Task list |
1. Update the running post between "I paid $30 to" and "is kinda hard.", inclusive, so that "gym" becomes "fitness center" throughout that span.
2. Answer these questions from the running post:
(a) How much did the month-long gym membership cost?
(b) What age does the writer give?
(c) For how many years does the writer say they were lazy?

** BEGIN Text extract **

Running, Day 2

I paid $30 to get a month-long gym membership starting the first of July. I haggled to get the student discount (“We’ve never had a graduate student before”), and it’s a good thing I did:
I’ve only been back to the gym once.

I get really nervous before working out. As in, I wonder if I can do it and I hate the way my body doesn’t work like it used to and I get mad at myself for four years (!) of being lazy and I feel kind of sick to my stomach and I vow to stop drinking so much coffee because suddenly my head is starting to hurt and I feel the need to obsessively start drinking water and I want some oatmeal but regret those fried churros that tasted more like funnel cake than anything served in Spain.  I wonder where all my nice running socks went to, and I mourn the days when I ran in just a sports bra because finding clean t-shirts is kinda hard.

I plan my day around it.

And I’m secretly excited. I wonder if maybe—just maybe—I’m athletic after all… or rather, maybe I’m athletic after all these years.

But then I talk myself down: Remember, you’re not “young” anymore. (I’m 24). You haven’t done this in a while. Every six months you get the urge to exercise but then you embarrass yourself and your enthusiasm wanes.

** END Text extract **
** BEGIN Dataset entries **

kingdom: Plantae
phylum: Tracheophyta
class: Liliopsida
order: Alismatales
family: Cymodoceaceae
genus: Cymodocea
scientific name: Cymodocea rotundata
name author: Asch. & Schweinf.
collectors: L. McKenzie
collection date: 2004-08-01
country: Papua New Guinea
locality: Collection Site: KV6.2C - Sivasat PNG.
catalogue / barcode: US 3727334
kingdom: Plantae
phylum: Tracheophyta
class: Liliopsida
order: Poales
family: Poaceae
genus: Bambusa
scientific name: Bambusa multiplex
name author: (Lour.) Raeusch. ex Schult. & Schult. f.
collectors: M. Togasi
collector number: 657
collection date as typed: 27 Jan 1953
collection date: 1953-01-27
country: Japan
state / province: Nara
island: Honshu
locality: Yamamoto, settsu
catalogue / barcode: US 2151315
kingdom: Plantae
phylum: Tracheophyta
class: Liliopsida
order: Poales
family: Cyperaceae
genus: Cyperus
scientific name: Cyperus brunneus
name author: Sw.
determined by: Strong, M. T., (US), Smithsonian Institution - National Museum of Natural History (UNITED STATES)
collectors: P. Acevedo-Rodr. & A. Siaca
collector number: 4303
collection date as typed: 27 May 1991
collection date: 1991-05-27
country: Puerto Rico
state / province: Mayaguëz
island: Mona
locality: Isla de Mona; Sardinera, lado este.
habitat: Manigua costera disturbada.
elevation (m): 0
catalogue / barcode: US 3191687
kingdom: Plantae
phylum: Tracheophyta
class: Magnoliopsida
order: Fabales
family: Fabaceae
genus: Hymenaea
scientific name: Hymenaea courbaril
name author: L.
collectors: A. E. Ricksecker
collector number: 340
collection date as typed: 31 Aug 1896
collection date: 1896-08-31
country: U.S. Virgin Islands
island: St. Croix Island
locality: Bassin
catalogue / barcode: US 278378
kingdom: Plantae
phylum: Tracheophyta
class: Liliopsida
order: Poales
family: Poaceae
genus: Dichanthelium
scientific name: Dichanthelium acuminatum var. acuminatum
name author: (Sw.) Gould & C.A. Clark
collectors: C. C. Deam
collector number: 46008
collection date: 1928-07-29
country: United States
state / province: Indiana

** END Dataset entries **

Expected answers |
1.
I paid $30 to get a month-long fitness center membership starting the first of July. I haggled to get the student discount (“We’ve never had a graduate student before”), and it’s a good thing I did:
I’ve only been back to the fitness center once.

I get really nervous before working out. As in, I wonder if I can do it and I hate the way my body doesn’t work like it used to and I get mad at myself for four years (!) of being lazy and I feel kind of sick to my stomach and I vow to stop drinking so much coffee because suddenly my head is starting to hurt and I feel the need to obsessively start drinking water and I want some oatmeal but regret those fried churros that tasted more like funnel cake than anything served in Spain.  I wonder where all my nice running socks went to, and I mourn the days when I ran in just a sports bra because finding clean t-shirts is kinda hard.

2.
(a) $30
(b) 24
(c) Four years